The 30 frames per second videos were converted to frames (stills) and the interpalpebral fissure was manually measured in every frame using ImageJ software (available at
https://imagej.nih.gov/ij). Interpalpebral fissure, was defined as the greatest distance between the upper and lower eyelid margins at the base of the eye lashes as illustrated in
Figure 2. The measurements were calibrated using the average horizontal visible iris diameter of 11.67 mm in the adult population, which is very consistent across gender and race with sample standard deviations of 0.32 mm
31 to 0.42 mm.
32 In a prior work, we found horizontal visible iris diameter to be at least as reliable as using a calibration marker on the forehead.
33 Factors for analyses included spectacle-magnet angular position, eyelid-magnet type, frame type, and blink type (spontaneous or volitional).

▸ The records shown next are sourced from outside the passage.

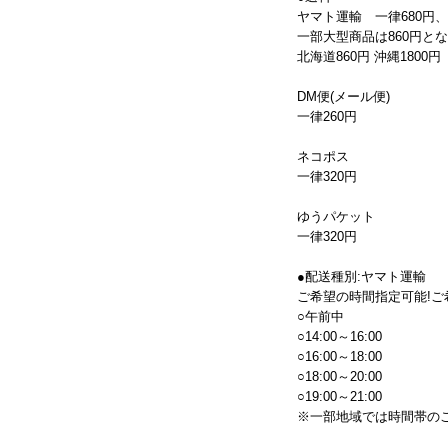
ヤマト運輸 一律680円
一部大型商品は860円と
北海道860円 沖縄1800円
DM便(メール便)
一律260円
ネコポス
一律320円
ゆうパケット
一律320円
●配送種別:ヤマト運輸
ご希望の時間指定可能!ご
○午前中
○14:00～16:00
○16:00～18:00
○18:00～20:00
○19:00～21:00
※一部地域では時間帯の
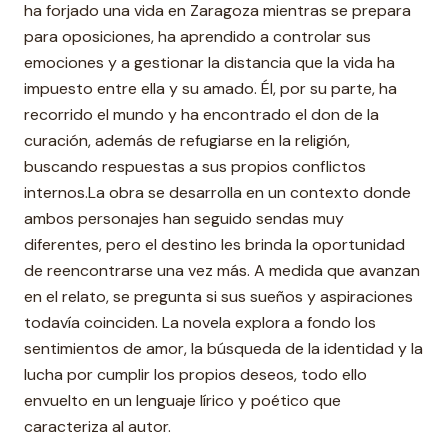
ha forjado una vida en Zaragoza mientras se prepara
para oposiciones, ha aprendido a controlar sus
emociones y a gestionar la distancia que la vida ha
impuesto entre ella y su amado. Él, por su parte, ha
recorrido el mundo y ha encontrado el don de la
curación, además de refugiarse en la religión,
buscando respuestas a sus propios conflictos
internos.La obra se desarrolla en un contexto donde
ambos personajes han seguido sendas muy
diferentes, pero el destino les brinda la oportunidad
de reencontrarse una vez más. A medida que avanzan
en el relato, se pregunta si sus sueños y aspiraciones
todavía coinciden. La novela explora a fondo los
sentimientos de amor, la búsqueda de la identidad y la
lucha por cumplir los propios deseos, todo ello
envuelto en un lenguaje lírico y poético que
caracteriza al autor.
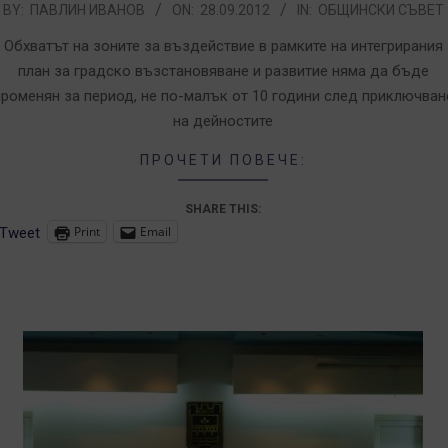
012-
BY:
ПАВЛИН ИВАНОВ
ON:
28.09.2012
IN:
ОБЩИНСКИ СЪВЕТ
9-
Обхватът на зоните за въздействие в рамките на интегрирания
8
план за градско възстановяване и развитие няма да бъде
променян за период, не по-малък от 10 години след приключван
на дейностите
ПРОЧЕТИ ПОВЕЧЕ:
SHARE THIS:
Print
Email
Tweet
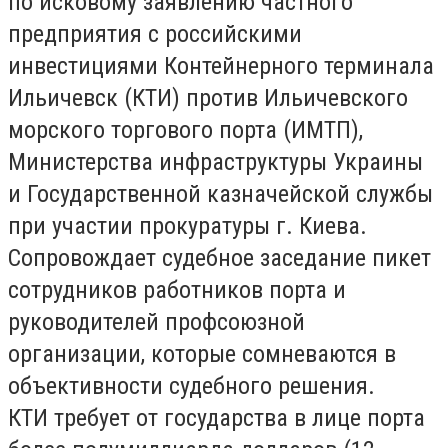
по исковому заявлению частного
предприятия с российскими
инвестициями Контейнерного терминала
Ильичевск (КТИ) против Ильичевского
морского торгового порта (ИМТП),
Министерства инфраструктуры Украины
и Государственной казначейской службы
при участии прокуратуры г. Киева.
Сопровождает судебное заседание пикет
сотрудников работников порта и
руководителей профсоюзной
организации, которые сомневаются в
объективности судебного решения.
КТИ требует от государства в лице порта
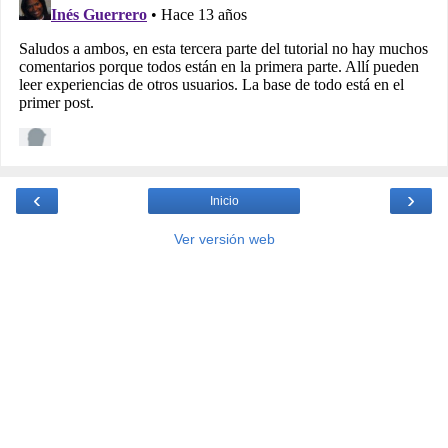
‹
›
Inicio
Ver versión web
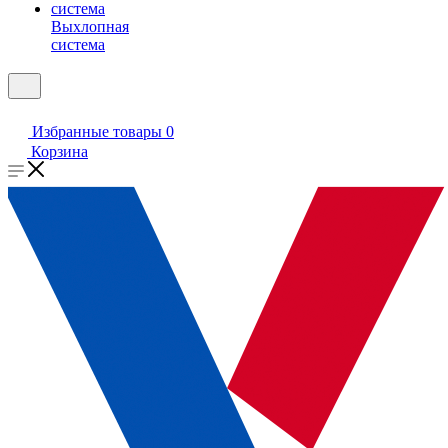
Выхлопная
система
Избранные товары
0
Корзина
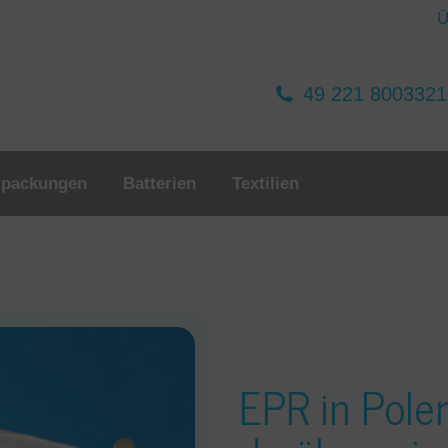
Ü
49 221 800332
rpackungen
Batterien
Textilien
EPR in Pole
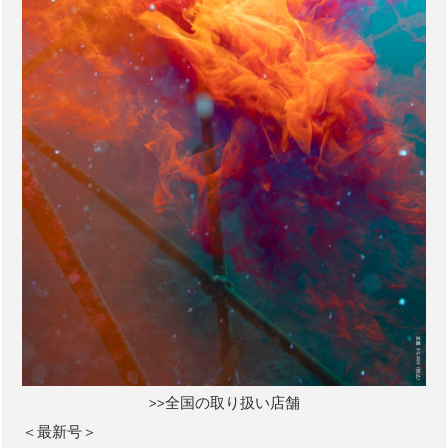
>>全国の取り扱い店舗
＜最新号＞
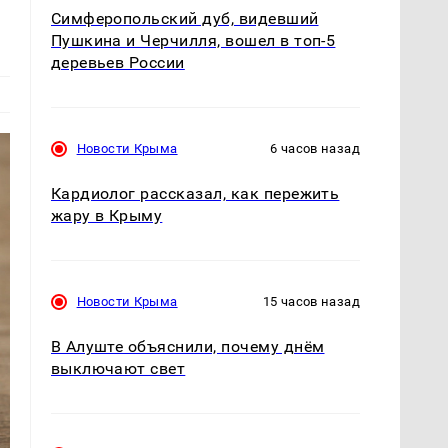
Симферопольский дуб, видевший
Пушкина и Черчилля, вошел в топ-5
деревьев России
Новости Крыма
6 часов назад
Кардиолог рассказал, как пережить
жару в Крыму
Новости Крыма
15 часов назад
В Алуште объяснили, почему днём
выключают свет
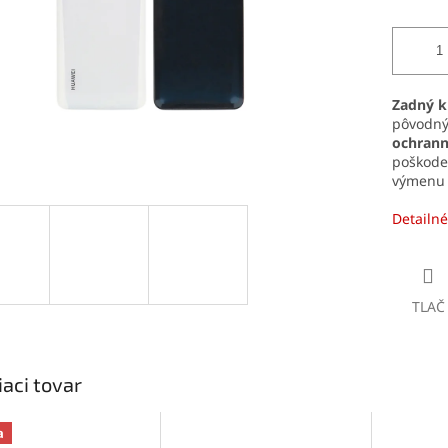
Zadný k
pôvodný
ochrann
poškode
výmenu 
Detailné
TLAČ
iaci tovar
a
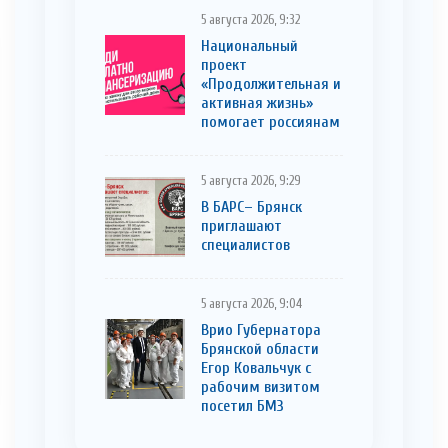
5 августа 2026, 9:32
Национальный
проект
«Продолжительная и
активная жизнь»
помогает россиянам
5 августа 2026, 9:29
В БАРС– Брянcк
приглaшают
cпециaлистoв
5 августа 2026, 9:04
Врио Губернатора
Брянской области
Егор Ковальчук с
рабочим визитом
посетил БМЗ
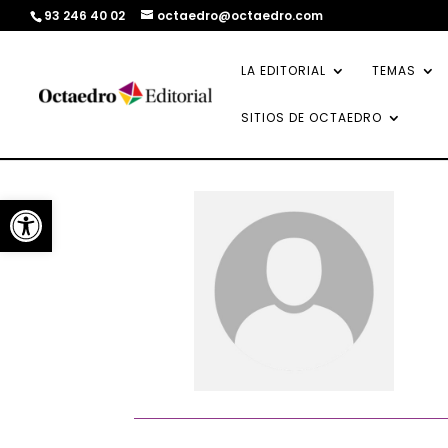
93 246 40 02
octaedro@octaedro.com
LA EDITORIAL
TEMAS
SITIOS DE OCTAEDRO
Abrir barra de herramientas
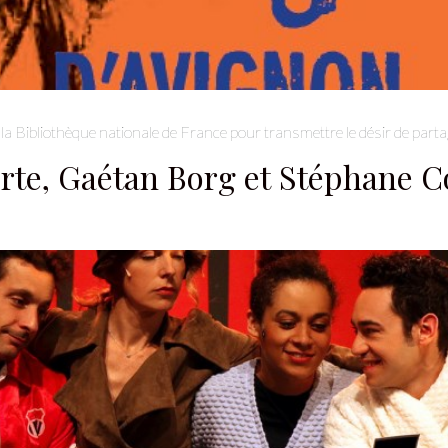
la Bibliothèque nationale de France pour transmettre le désir de partag
orte, Gaétan Borg et Stéphane C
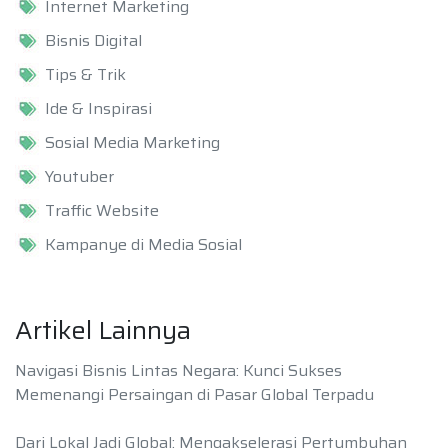
Internet Marketing
Bisnis Digital
Tips & Trik
Ide & Inspirasi
Sosial Media Marketing
Youtuber
Traffic Website
Kampanye di Media Sosial
Artikel Lainnya
Navigasi Bisnis Lintas Negara: Kunci Sukses
Memenangi Persaingan di Pasar Global Terpadu
Dari Lokal Jadi Global: Mengakselerasi Pertumbuhan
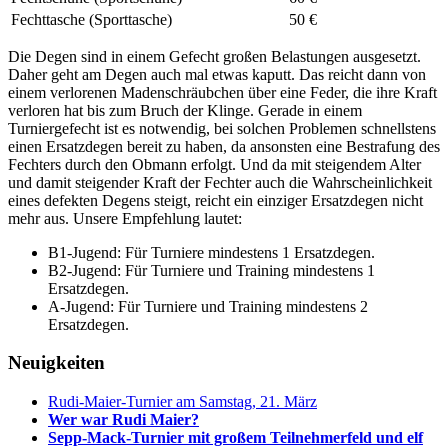
Fechttasche (Sporttasche)
50 €
Die Degen sind in einem Gefecht großen Belastungen ausgesetzt.
Daher geht am Degen auch mal etwas kaputt. Das reicht dann von
einem verlorenen Madenschräubchen über eine Feder, die ihre Kraft
verloren hat bis zum Bruch der Klinge. Gerade in einem
Turniergefecht ist es notwendig, bei solchen Problemen schnellstens
einen Ersatzdegen bereit zu haben, da ansonsten eine Bestrafung des
Fechters durch den Obmann erfolgt. Und da mit steigendem Alter
und damit steigender Kraft der Fechter auch die Wahrscheinlichkeit
eines defekten Degens steigt, reicht ein einziger Ersatzdegen nicht
mehr aus. Unsere Empfehlung lautet:
B1-Jugend: Für Turniere mindestens 1 Ersatzdegen.
B2-Jugend: Für Turniere und Training mindestens 1
Ersatzdegen.
A-Jugend: Für Turniere und Training mindestens 2
Ersatzdegen.
Neuigkeiten
Rudi-Maier-Turnier am Samstag, 21. März
Wer war Rudi Maier?
Sepp-Mack-Turnier mit großem Teilnehmerfeld und elf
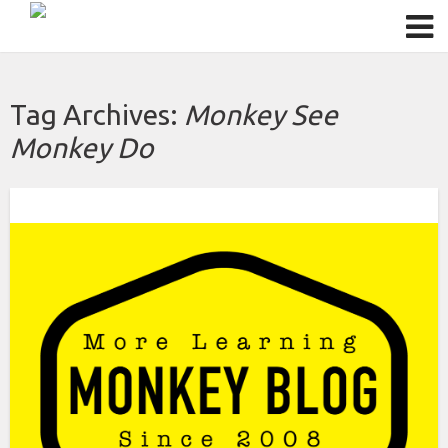
Tag Archives:
Monkey See
Monkey Do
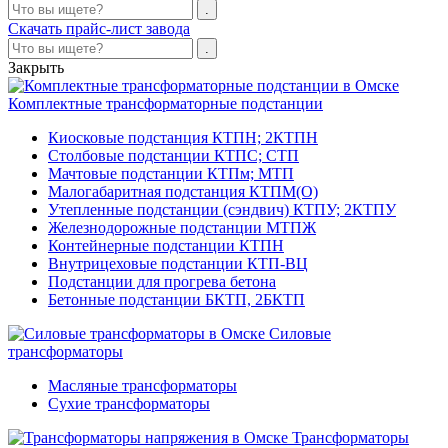
Скачать прайс-лист завода
Закрыть
Комплектные трансформаторные подстанции
Киосковые подстанция КТПН; 2КТПН
Столбовые подстанции КТПС; СТП
Мачтовые подстанции КТПм; МТП
Малогабаритная подстанция КТПМ(О)
Утепленные подстанции (сэндвич) КТПУ; 2КТПУ
Железнодорожные подстанции МТПЖ
Контейнерные подстанции КТПН
Внутрицеховые подстанции КТП-ВЦ
Подстанции для прогрева бетона
Бетонные подстанции БКТП, 2БКТП
Силовые
трансформаторы
Масляные трансформаторы
Сухие трансформаторы
Трансформаторы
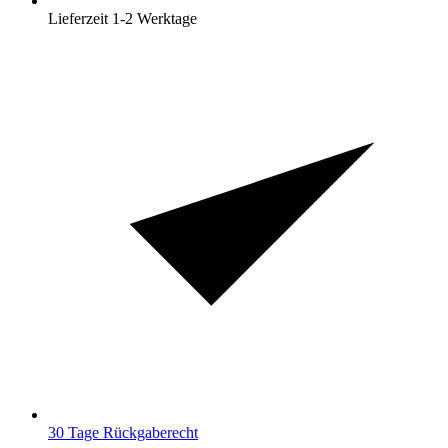
Lieferzeit 1-2 Werktage
30 Tage Rückgaberecht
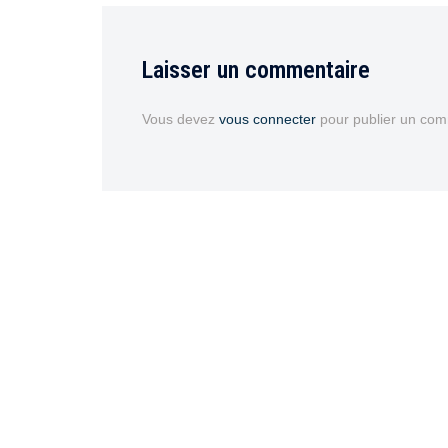
Laisser un commentaire
Vous devez
vous connecter
pour publier un com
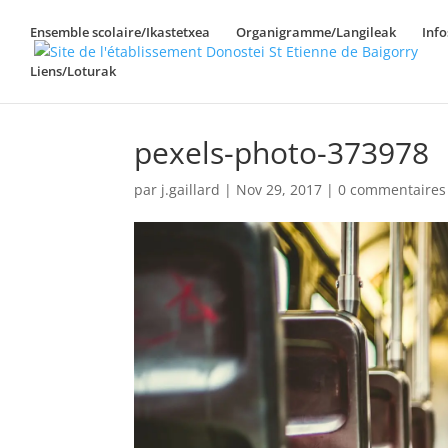
Ensemble scolaire/Ikastetxea
Organigramme/Langileak
Inf
Liens/Loturak
pexels-photo-373978
par
j.gaillard
|
Nov 29, 2017
|
0 commentaires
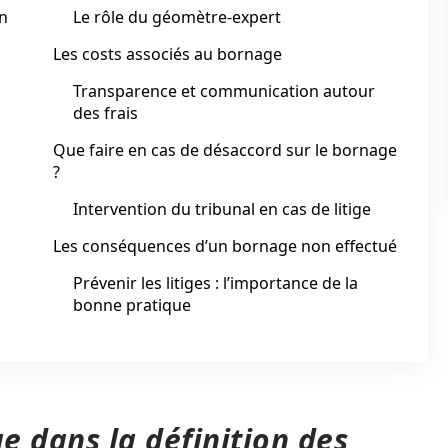
on
Le rôle du géomètre-expert
Les costs associés au bornage
Transparence et communication autour
des frais
Que faire en cas de désaccord sur le bornage
?
Intervention du tribunal en cas de litige
Les conséquences d’un bornage non effectué
Prévenir les litiges : l’importance de la
bonne pratique
e dans la définition des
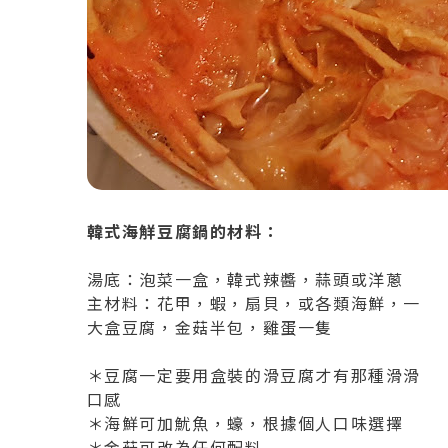
韓式海觧豆腐鍋的材料：
湯底：泡菜一盒，韓式辣醬，蒜頭或洋蔥
主材料：花甲，蝦，扇貝，或各類海鮮，一
大盒豆腐，金菇半包，雞蛋一隻
＊豆腐一定要用盒裝的滑豆腐才有那種滑滑
口感
＊海鮮可加魷魚，蠔，根據個人口味選擇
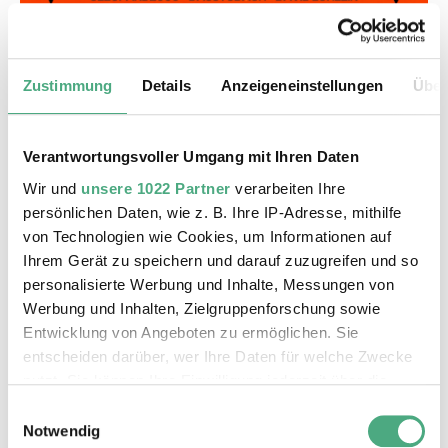
Zustimmung
Details
Anzeigeneinstellungen
Über
Verantwortungsvoller Umgang mit Ihren Daten
Wir und
unsere 1022 Partner
verarbeiten Ihre
persönlichen Daten, wie z. B. Ihre IP-Adresse, mithilfe
von Technologien wie Cookies, um Informationen auf
Ihrem Gerät zu speichern und darauf zuzugreifen und so
personalisierte Werbung und Inhalte, Messungen von
Werbung und Inhalten, Zielgruppenforschung sowie
FERRA Line up
Entwicklung von Angeboten zu ermöglichen. Sie
entscheiden darüber, wer Ihre Daten für welche Zwecke
Ab 18 Jahren
nutzt. Sie können Ihre Einwilligung jederzeit über die
Cookie-Erklärung oder durch Klicken auf das Privacy
Einwilligungsauswahl
Trigger Symbol ändern oder widerrufen
Notwendig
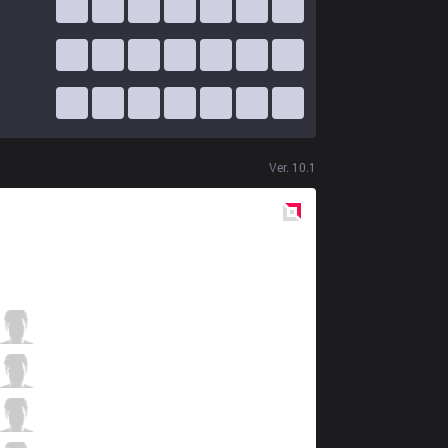
Ver.
10.1
Red
Side
KBM
Parang
3 / 1 / 5
KBM
Wiz
4 / 0 / 2
KBM
Tutsz
2 / 4 / 2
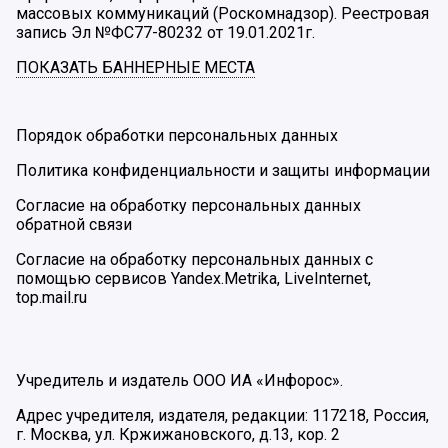
массовых коммуникаций (Роскомнадзор). Реестровая
запись Эл №ФС77-80232 от 19.01.2021г.
ПОКАЗАТЬ БАННЕРНЫЕ МЕСТА
Порядок обработки персональных данных
Политика конфиденциальности и защиты информации
Согласие на обработку персональных данных
обратной связи
Согласие на обработку персональных данных с
помощью сервисов Yandex.Metrika, LiveInternet,
top.mail.ru
Учредитель и издатель ООО ИА «Инфорос».
Адрес учредителя, издателя, редакции: 117218, Россия,
г. Москва, ул. Кржижановского, д.13, кор. 2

After frame-by-frame measurements, we plotted interpalpebral fissure against time to construct the blink pattern (trace) from each video recording, an example of which is shown in
Figure 3. We separated the spontaneous blink and volitional blink periods, based on whether the participant was asked to perform a volitional blink or was allowed to blink naturally (spontaneous blink). Despite variation in the blink length between individuals and tasks, spontaneous blinks usually last a fraction of a second and may not normally be complete (full eye closure).
34,35 Typically, volitional blinks lasted more than a second with a square-wave pattern (
Fig. 3). To distinguish blink periods from eye-open periods, we employed an algorithm based on the first and second derivatives of the interpalpebral fissure trace to detect sharp falls (start of each blink cycle) and rises (end of each blink cycle) in interpalpebral fissure.
35 For volitional blinks, we considered the interpalpebral fissure points between fortieth and sixtieth percentile of the data distribution within the blink period (magenta markers in
Fig. 3). Limiting the included data to that within the middle of the within-blink period ensured that data points within the fast closing and opening phases of the blink (the sloped regions in
Fig. 3) were not included. For spontaneous blinks, the three smallest interpalpebral fissure heights were used to represent the blinking interpalpebral fissure for that blink period (red circles in
Fig. 3). This was selected over a single minimum point to reduce potential measurement biases and errors. Given the frame rate and blink duration, three points was the highest sample around the minimum that was consistently available for spontaneous blinks. Periods of resting open were defined using the distribution of all interpalpebral fissure points in the between-blink periods, with those that were within the interquartile region of 40th and 60th percentile being defined as being during resting opening (green markers in
Fig. 3). This definition ensured that the eye-open points did not include the sloped regions (i.e., falls and rises) of blinks. A representative sample of interpalpebral fissure traces were manually reviewed and selected to have both typical blinks that were easily detected as well as those that were less obvious. Multiple criteria were tested and results were manually compared to the ground truth representative sample. Through this process an algorithm that produced full accuracy of blink detection in the representative sample was produced.